Quello o lo sai fare o non lo sai fare, oppure lo apprendi facendolo, con la pratica, sul campo. Anche rivedendosi s’impara. Anche il pubblico è una scuola, dato che influenza per certi aspetti la tua performance.

 

Per recitare bene ci vuole equilibrio tra la coscienza di sé e il pubblico, che è parte fondamentale della comunicazione, dato che recitare è comunicare, senza farsi trascinare troppo né dal pubblico né da se stessi. C’è un filo, e ci devi giocare.

Quindi tu consideri il teatro anche come forma di equilibrio tra comico e tragico?

 

Nella tragedia bisogna sempre tenere un minimo di leggerezza, a mio avviso. Nel comico, invece, bisogna sempre avere quella parte di malinconia.

“Signori, il dramma è dentro di noi!”, scrisse quel genio di Pirandello…

 

Esatto, bisogna sempre tener presente il rovescio della medaglia del comico e del tragico. Cechov, ad esempio, aveva scritto i suoi testi come commedie, che poi sono stati interpretati come testi drammatici.

Passiamo al cinema, che ricordi della tua partecipazione al film “10 regole per far innamorare” di Cristiano Bortone e con Vincenzo Salemme?

 

10 anni fa venni provinato e fui preso. Da grandi attori come Salemme puoi solo rubare. La sua particolarità è che, anche se da scrittura ci fosse una chiusura, con lui la scena non si chiudeva mai, perché lui aggiungeva sempre qualcosa. E ciò che aggiungeva era quasi sempre più interessante.

 

Da Salemme ho imparato una cosa che al cinema funziona molto di più, ma dipende poi dal caso: il non essere troppo attaccato al testo, in modo tale da proporti non solo come interprete, ma anche come autore.

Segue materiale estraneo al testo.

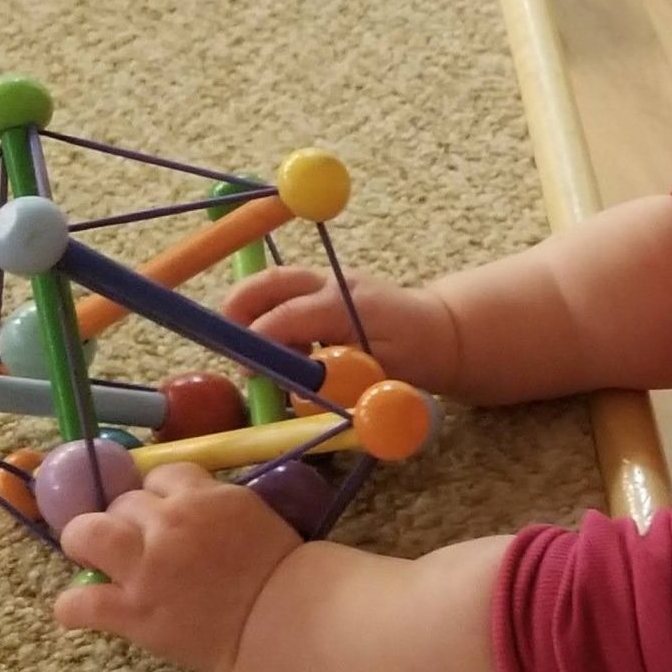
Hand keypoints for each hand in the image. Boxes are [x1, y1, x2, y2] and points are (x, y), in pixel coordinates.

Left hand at [55, 464, 303, 671]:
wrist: (289, 621)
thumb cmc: (284, 573)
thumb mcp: (253, 516)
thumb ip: (213, 506)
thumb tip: (180, 507)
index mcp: (206, 497)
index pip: (161, 476)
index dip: (159, 498)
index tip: (166, 518)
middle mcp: (171, 523)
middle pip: (123, 502)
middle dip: (129, 522)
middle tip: (141, 548)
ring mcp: (147, 566)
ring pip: (85, 533)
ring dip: (85, 545)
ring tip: (96, 563)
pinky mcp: (133, 611)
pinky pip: (78, 602)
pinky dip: (74, 607)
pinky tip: (83, 611)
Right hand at [222, 266, 460, 394]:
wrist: (443, 332)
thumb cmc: (417, 356)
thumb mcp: (381, 376)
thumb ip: (340, 380)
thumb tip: (298, 389)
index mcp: (347, 305)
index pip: (288, 315)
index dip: (260, 341)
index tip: (247, 368)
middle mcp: (333, 285)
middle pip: (272, 282)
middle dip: (239, 308)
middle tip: (228, 345)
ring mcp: (328, 283)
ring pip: (275, 284)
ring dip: (253, 312)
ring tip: (262, 356)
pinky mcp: (326, 290)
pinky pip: (287, 295)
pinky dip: (272, 316)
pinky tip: (289, 352)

A cosa stai lavorando adesso?

 

Sto lavorando al “paradiso delle signore”, un daily, una sorta di soap. Giriamo 160 puntate a stagione. Per me è un’ottima palestra. In tale contesto vale molto il “buona la prima” rispetto al cinema dove hai molto più tempo. L’opera è ambientata negli anni Sessanta del ‘900, gli anni del cosiddetto “miracolo italiano” che ha molta presa sul pubblico.

 

Interpreto il personaggio di Marcello, un ex detenuto che cerca di rifarsi una vita. Stiamo facendo begli ascolti, e ci fa piacere, offriamo l’opportunità alle persone di evadere con un intrattenimento sano, dando anche messaggi positivi. Che, di questi tempi, può far solo bene. Mi auguro comunque che la voglia di andare al teatro e al cinema diventi sempre di più non di nicchia.

Mamma mia, che splendida conclusione per ribadire la funzione sociale dell’arte!

Quante cose hai fatto e farai sicuramente: ti auguro il meglio!

 

Grazie Christian, è stato un piacere parlare con te.